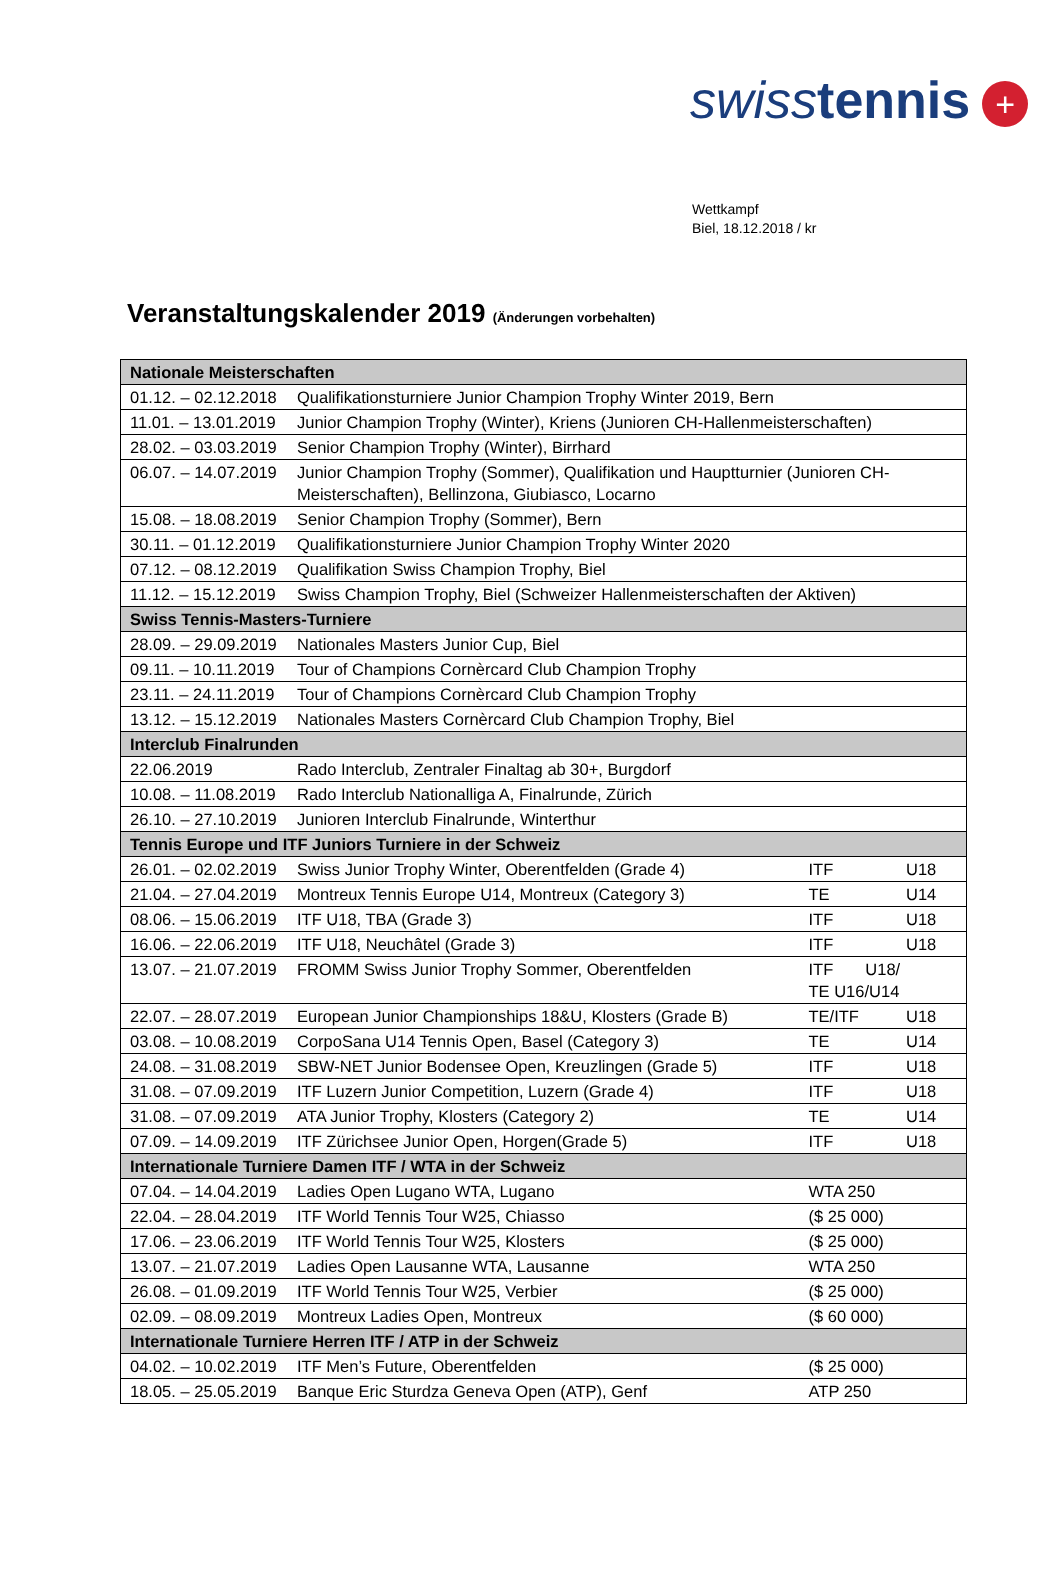swiss tennis +
Wettkampf
Biel, 18.12.2018 / kr
Veranstaltungskalender 2019 (Änderungen vorbehalten)
| Nationale Meisterschaften | | | |
| --- | --- | --- | --- |
| 01.12. – 02.12.2018 | Qualifikationsturniere Junior Champion Trophy Winter 2019, Bern | | |
| 11.01. – 13.01.2019 | Junior Champion Trophy (Winter), Kriens (Junioren CH-Hallenmeisterschaften) | | |
| 28.02. – 03.03.2019 | Senior Champion Trophy (Winter), Birrhard | | |
| 06.07. – 14.07.2019 | Junior Champion Trophy (Sommer), Qualifikation und Hauptturnier (Junioren CH-Meisterschaften), Bellinzona, Giubiasco, Locarno | | |
| 15.08. – 18.08.2019 | Senior Champion Trophy (Sommer), Bern | | |
| 30.11. – 01.12.2019 | Qualifikationsturniere Junior Champion Trophy Winter 2020 | | |
| 07.12. – 08.12.2019 | Qualifikation Swiss Champion Trophy, Biel | | |
| 11.12. – 15.12.2019 | Swiss Champion Trophy, Biel (Schweizer Hallenmeisterschaften der Aktiven) | | |
| Swiss Tennis-Masters-Turniere | | | |
| 28.09. – 29.09.2019 | Nationales Masters Junior Cup, Biel | | |
| 09.11. – 10.11.2019 | Tour of Champions Cornèrcard Club Champion Trophy | | |
| 23.11. – 24.11.2019 | Tour of Champions Cornèrcard Club Champion Trophy | | |
| 13.12. – 15.12.2019 | Nationales Masters Cornèrcard Club Champion Trophy, Biel | | |
| Interclub Finalrunden | | | |
| 22.06.2019 | Rado Interclub, Zentraler Finaltag ab 30+, Burgdorf | | |
| 10.08. – 11.08.2019 | Rado Interclub Nationalliga A, Finalrunde, Zürich | | |
| 26.10. – 27.10.2019 | Junioren Interclub Finalrunde, Winterthur | | |
| Tennis Europe und ITF Juniors Turniere in der Schweiz | | | |
| 26.01. – 02.02.2019 | Swiss Junior Trophy Winter, Oberentfelden (Grade 4) | ITF | U18 |
| 21.04. – 27.04.2019 | Montreux Tennis Europe U14, Montreux (Category 3) | TE | U14 |
| 08.06. – 15.06.2019 | ITF U18, TBA (Grade 3) | ITF | U18 |
| 16.06. – 22.06.2019 | ITF U18, Neuchâtel (Grade 3) | ITF | U18 |
| 13.07. – 21.07.2019 | FROMM Swiss Junior Trophy Sommer, Oberentfelden | ITF U18/ TE U16/U14 | |
| 22.07. – 28.07.2019 | European Junior Championships 18&U, Klosters (Grade B) | TE/ITF | U18 |
| 03.08. – 10.08.2019 | CorpoSana U14 Tennis Open, Basel (Category 3) | TE | U14 |
| 24.08. – 31.08.2019 | SBW-NET Junior Bodensee Open, Kreuzlingen (Grade 5) | ITF | U18 |
| 31.08. – 07.09.2019 | ITF Luzern Junior Competition, Luzern (Grade 4) | ITF | U18 |
| 31.08. – 07.09.2019 | ATA Junior Trophy, Klosters (Category 2) | TE | U14 |
| 07.09. – 14.09.2019 | ITF Zürichsee Junior Open, Horgen(Grade 5) | ITF | U18 |
| Internationale Turniere Damen ITF / WTA in der Schweiz | | | |
| 07.04. – 14.04.2019 | Ladies Open Lugano WTA, Lugano | WTA 250 | |
| 22.04. – 28.04.2019 | ITF World Tennis Tour W25, Chiasso | ($ 25 000) | |
| 17.06. – 23.06.2019 | ITF World Tennis Tour W25, Klosters | ($ 25 000) | |
| 13.07. – 21.07.2019 | Ladies Open Lausanne WTA, Lausanne | WTA 250 | |
| 26.08. – 01.09.2019 | ITF World Tennis Tour W25, Verbier | ($ 25 000) | |
| 02.09. – 08.09.2019 | Montreux Ladies Open, Montreux | ($ 60 000) | |
| Internationale Turniere Herren ITF / ATP in der Schweiz | | | |
| 04.02. – 10.02.2019 | ITF Men’s Future, Oberentfelden | ($ 25 000) | |
| 18.05. – 25.05.2019 | Banque Eric Sturdza Geneva Open (ATP), Genf | ATP 250 | |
________
Exercise aim:
Above this task is a listing. Restate, word for word and with nothing added, the lines from the one with "Aktiven) | | |" through the one with "Basel (Category 3) | TE | U14 |".

Reply:
| 11.12. – 15.12.2019 | Swiss Champion Trophy, Biel (Schweizer Hallenmeisterschaften der Aktiven) | | |
| Swiss Tennis-Masters-Turniere | | | |
| 28.09. – 29.09.2019 | Nationales Masters Junior Cup, Biel | | |
| 09.11. – 10.11.2019 | Tour of Champions Cornèrcard Club Champion Trophy | | |
| 23.11. – 24.11.2019 | Tour of Champions Cornèrcard Club Champion Trophy | | |
| 13.12. – 15.12.2019 | Nationales Masters Cornèrcard Club Champion Trophy, Biel | | |
| Interclub Finalrunden | | | |
| 22.06.2019 | Rado Interclub, Zentraler Finaltag ab 30+, Burgdorf | | |
| 10.08. – 11.08.2019 | Rado Interclub Nationalliga A, Finalrunde, Zürich | | |
| 26.10. – 27.10.2019 | Junioren Interclub Finalrunde, Winterthur | | |
| Tennis Europe und ITF Juniors Turniere in der Schweiz | | | |
| 26.01. – 02.02.2019 | Swiss Junior Trophy Winter, Oberentfelden (Grade 4) | ITF | U18 |
| 21.04. – 27.04.2019 | Montreux Tennis Europe U14, Montreux (Category 3) | TE | U14 |
| 08.06. – 15.06.2019 | ITF U18, TBA (Grade 3) | ITF | U18 |
| 16.06. – 22.06.2019 | ITF U18, Neuchâtel (Grade 3) | ITF | U18 |
| 13.07. – 21.07.2019 | FROMM Swiss Junior Trophy Sommer, Oberentfelden | ITF U18/ TE U16/U14 | |
| 22.07. – 28.07.2019 | European Junior Championships 18&U, Klosters (Grade B) | TE/ITF | U18 |
| 03.08. – 10.08.2019 | CorpoSana U14 Tennis Open, Basel (Category 3) | TE | U14 |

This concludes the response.